Record set:
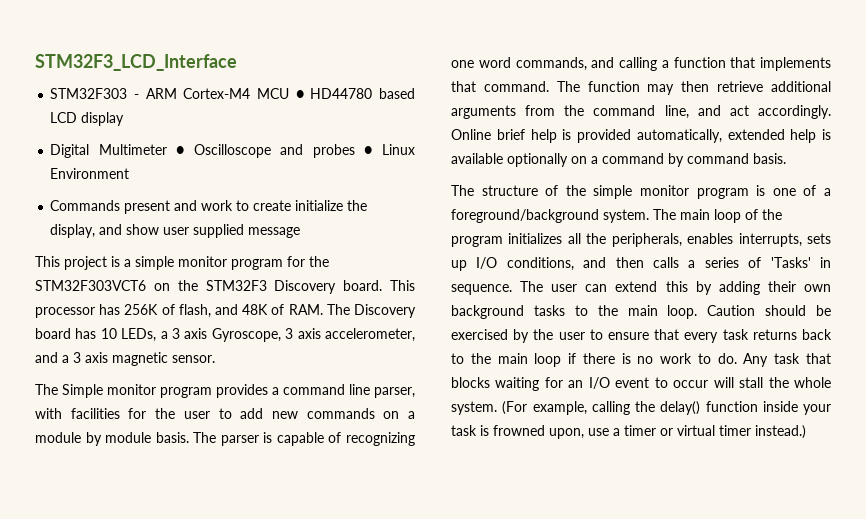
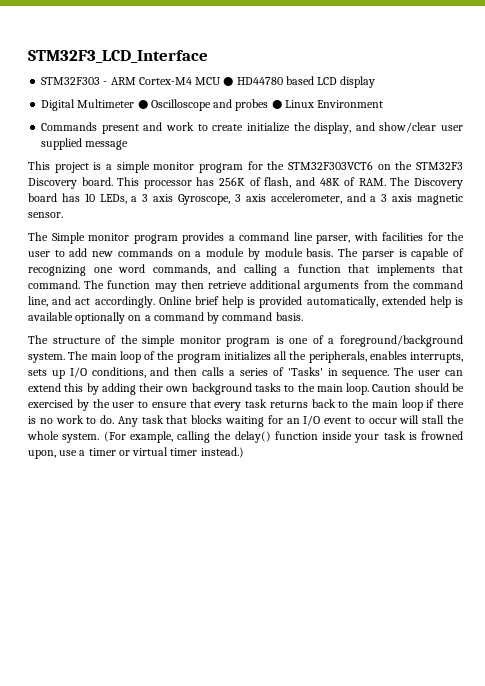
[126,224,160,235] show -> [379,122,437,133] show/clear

...

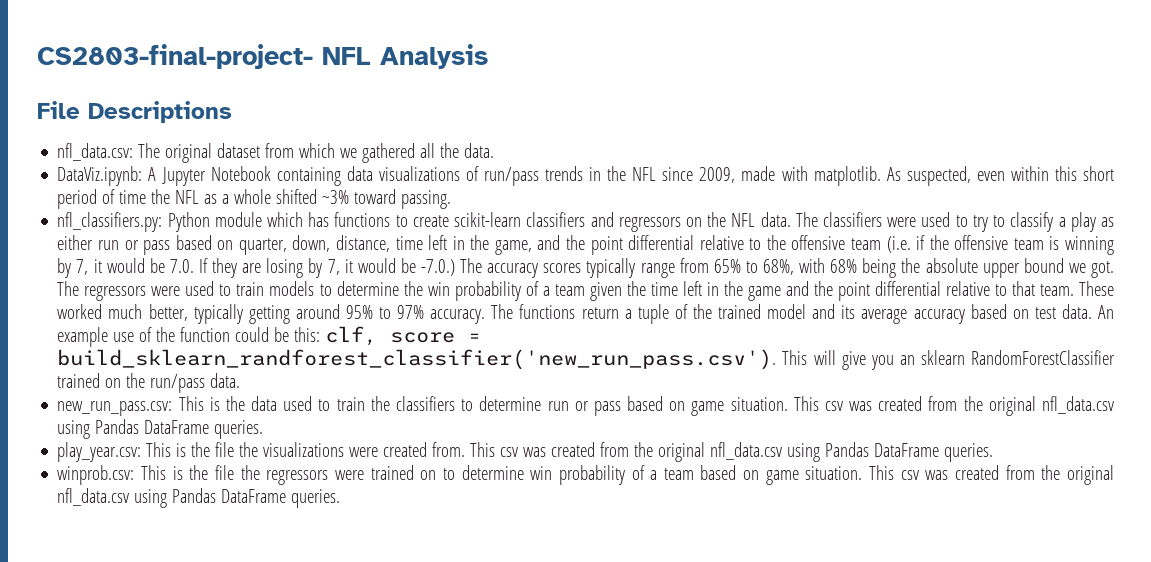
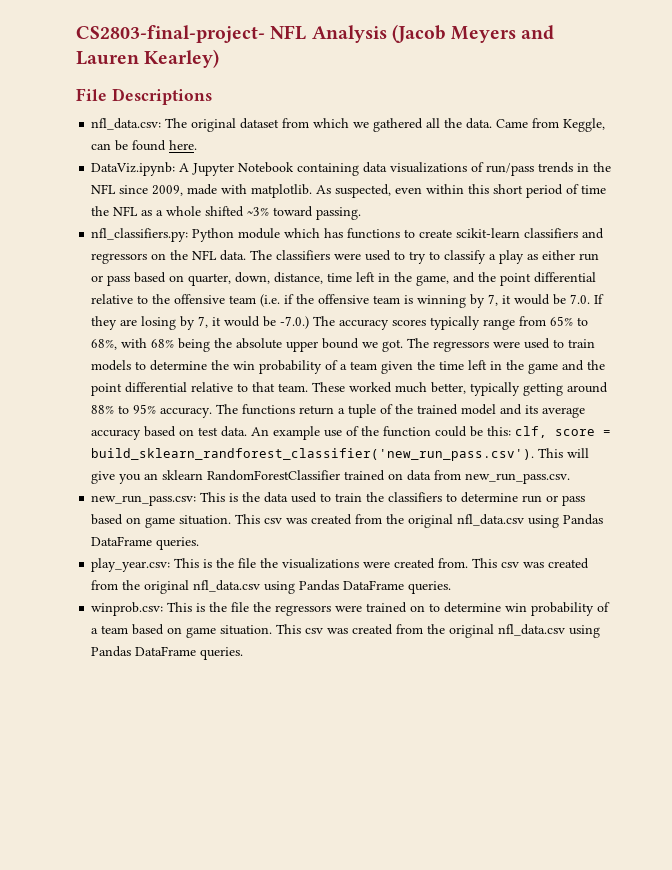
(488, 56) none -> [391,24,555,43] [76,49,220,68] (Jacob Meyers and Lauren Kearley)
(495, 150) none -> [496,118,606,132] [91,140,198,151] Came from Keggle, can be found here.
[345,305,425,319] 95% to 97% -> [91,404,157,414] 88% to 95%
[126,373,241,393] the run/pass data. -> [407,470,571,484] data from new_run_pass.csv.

What to produce: Copy each line of the preceding material that contains "from".

Solution to the exercise:
(495, 150) none -> [496,118,606,132] [91,140,198,151] Came from Keggle, can be found here.
[126,373,241,393] the run/pass data. -> [407,470,571,484] data from new_run_pass.csv.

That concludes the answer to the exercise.